Yes we will in due course do both WMS and WFS, in fact we already use WMS for most of our internal systems.
Don’t know how we would license this – what do you think ?
Yes OK this maybe not very 2.0 for much of the industry, but for the OS a move in this direction I would argue would be significant.
Tom, I’m waiting for your call.. lets see what we can do.
I stumbled onto your blog and found it interesting for the forward thinking for a “public sector guy” and hope that you dont feel offended by that.
Now, even though the “Oil Tanker” is capable of shipping the oil to the far away lands. But, still it is shipping oil unknown of the real understanding of what is it carrying as it does not understand the type of fuel that a consumer needs to fill in his car.
This is synomomynous of the old world style of marketing out of the bag. “I have this all, tell me when to stop”
The newer philosophy of customer centricity may be a guide for the next generation of “Oil Business”.
Probably, it would mean building a business partner network, with consumer as a part of the network, you can build solutions that it actually needs. And by consumer I mean the corporates who can exploit this data better.
This may inturn warrant looking for data from ground from scratch.
[…] the civil service code, and breaching the Official Secrets Act based on the contents of this blog… Yes really […]

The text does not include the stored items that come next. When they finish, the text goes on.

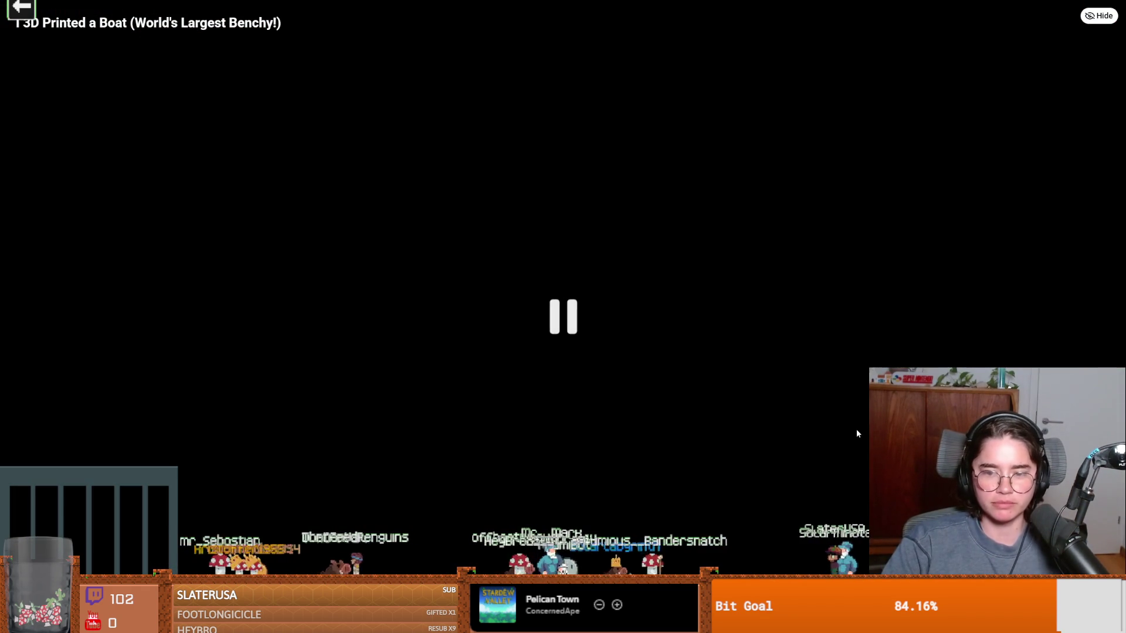
Step: Exit full screen and expand the boat video's full description, scrolling through the page
key("Escape")
scroll(585, 397, "down", 5)
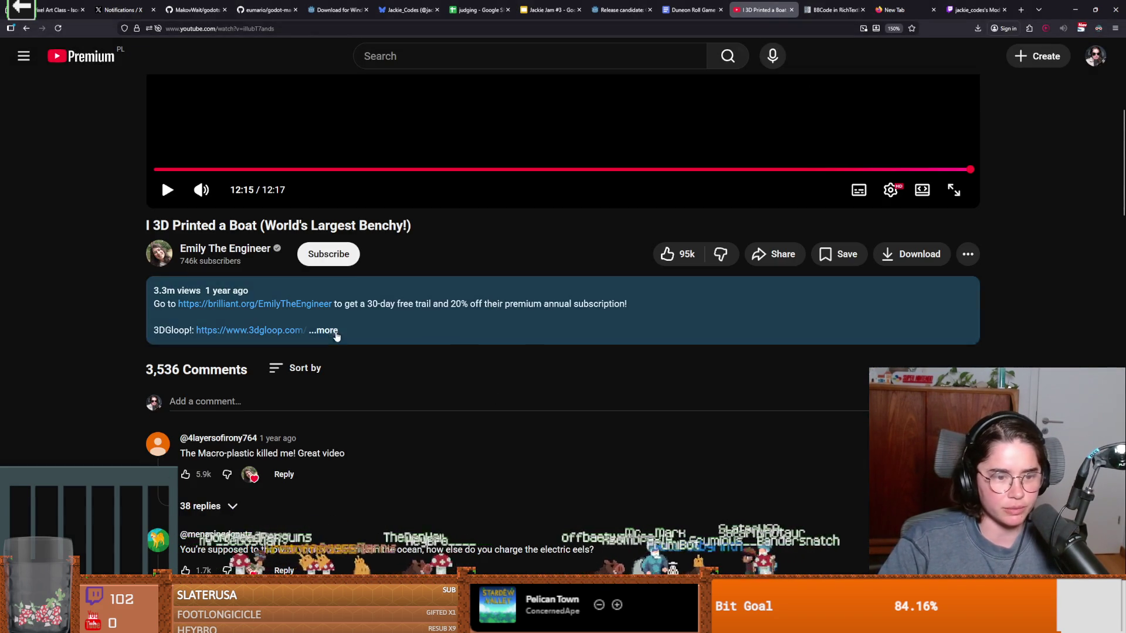
left_click(324, 330)
scroll(330, 403, "down", 3)
scroll(330, 402, "up", 3)
scroll(278, 360, "down", 10)
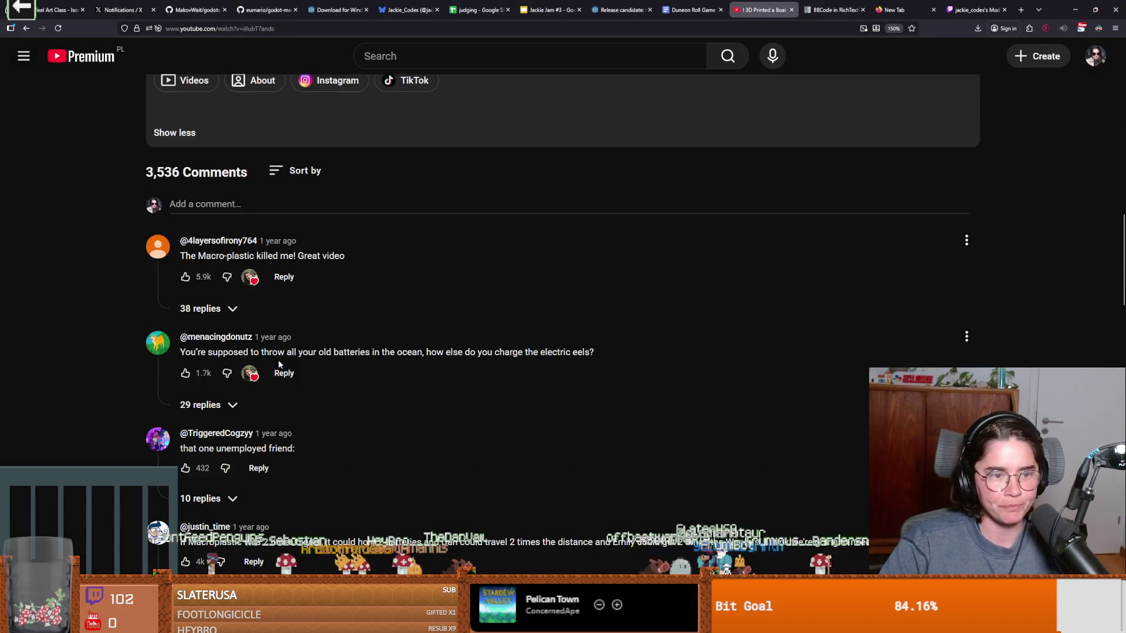
scroll(278, 363, "down", 2)
Step: Select the top comment's text, then switch to the Godot editor and back to the browser
left_click_drag(326, 202, 337, 198)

[…] The data.gov.uk portal also represents a huge shift in mindset for government in the UK, I’m very proud of a letter which I received while working at the Ordnance Survey almost accusing me of sedition and threatening me with the official secrets act for blogging and suggesting the OS could make data more widely accessible. […]
Thanks Ed – I had similar days of pain and frustration and then elation while I spent 17 years working at USGS. The data is wonderful but sometimes the portals are challenging to use. Thank you.